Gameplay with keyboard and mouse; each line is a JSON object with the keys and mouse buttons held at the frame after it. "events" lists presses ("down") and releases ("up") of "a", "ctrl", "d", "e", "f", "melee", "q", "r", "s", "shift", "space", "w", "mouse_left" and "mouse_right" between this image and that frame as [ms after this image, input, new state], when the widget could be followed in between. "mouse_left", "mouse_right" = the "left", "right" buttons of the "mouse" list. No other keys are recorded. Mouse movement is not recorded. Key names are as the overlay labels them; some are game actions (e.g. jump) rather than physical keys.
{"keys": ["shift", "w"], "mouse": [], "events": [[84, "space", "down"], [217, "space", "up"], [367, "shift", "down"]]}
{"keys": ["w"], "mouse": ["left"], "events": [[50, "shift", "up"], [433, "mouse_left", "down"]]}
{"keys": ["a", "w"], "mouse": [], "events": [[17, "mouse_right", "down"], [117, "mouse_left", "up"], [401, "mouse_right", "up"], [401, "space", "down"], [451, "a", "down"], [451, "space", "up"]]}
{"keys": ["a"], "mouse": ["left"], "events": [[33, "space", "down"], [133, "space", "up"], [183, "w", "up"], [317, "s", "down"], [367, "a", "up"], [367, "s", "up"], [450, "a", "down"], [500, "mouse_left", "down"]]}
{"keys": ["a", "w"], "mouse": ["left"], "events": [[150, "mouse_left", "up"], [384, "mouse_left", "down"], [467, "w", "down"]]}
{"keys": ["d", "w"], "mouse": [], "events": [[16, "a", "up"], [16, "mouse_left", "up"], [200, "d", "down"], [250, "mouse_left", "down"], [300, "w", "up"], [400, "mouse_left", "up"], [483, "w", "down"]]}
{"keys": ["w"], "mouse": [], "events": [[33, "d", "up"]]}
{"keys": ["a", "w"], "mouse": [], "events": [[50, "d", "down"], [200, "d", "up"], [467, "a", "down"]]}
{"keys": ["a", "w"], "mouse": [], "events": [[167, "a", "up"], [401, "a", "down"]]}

◆ ◆ ◆ ◆

[Task directions]:
Repeat the listing in full, keeping every line exactly as it is.

[Solution for this exercise]:
Gameplay with keyboard and mouse; each line is a JSON object with the keys and mouse buttons held at the frame after it. "events" lists presses ("down") and releases ("up") of "a", "ctrl", "d", "e", "f", "melee", "q", "r", "s", "shift", "space", "w", "mouse_left" and "mouse_right" between this image and that frame as [ms after this image, input, new state], when the widget could be followed in between. "mouse_left", "mouse_right" = the "left", "right" buttons of the "mouse" list. No other keys are recorded. Mouse movement is not recorded. Key names are as the overlay labels them; some are game actions (e.g. jump) rather than physical keys.
{"keys": ["shift", "w"], "mouse": [], "events": [[84, "space", "down"], [217, "space", "up"], [367, "shift", "down"]]}
{"keys": ["w"], "mouse": ["left"], "events": [[50, "shift", "up"], [433, "mouse_left", "down"]]}
{"keys": ["a", "w"], "mouse": [], "events": [[17, "mouse_right", "down"], [117, "mouse_left", "up"], [401, "mouse_right", "up"], [401, "space", "down"], [451, "a", "down"], [451, "space", "up"]]}
{"keys": ["a"], "mouse": ["left"], "events": [[33, "space", "down"], [133, "space", "up"], [183, "w", "up"], [317, "s", "down"], [367, "a", "up"], [367, "s", "up"], [450, "a", "down"], [500, "mouse_left", "down"]]}
{"keys": ["a", "w"], "mouse": ["left"], "events": [[150, "mouse_left", "up"], [384, "mouse_left", "down"], [467, "w", "down"]]}
{"keys": ["d", "w"], "mouse": [], "events": [[16, "a", "up"], [16, "mouse_left", "up"], [200, "d", "down"], [250, "mouse_left", "down"], [300, "w", "up"], [400, "mouse_left", "up"], [483, "w", "down"]]}
{"keys": ["w"], "mouse": [], "events": [[33, "d", "up"]]}
{"keys": ["a", "w"], "mouse": [], "events": [[50, "d", "down"], [200, "d", "up"], [467, "a", "down"]]}
{"keys": ["a", "w"], "mouse": [], "events": [[167, "a", "up"], [401, "a", "down"]]}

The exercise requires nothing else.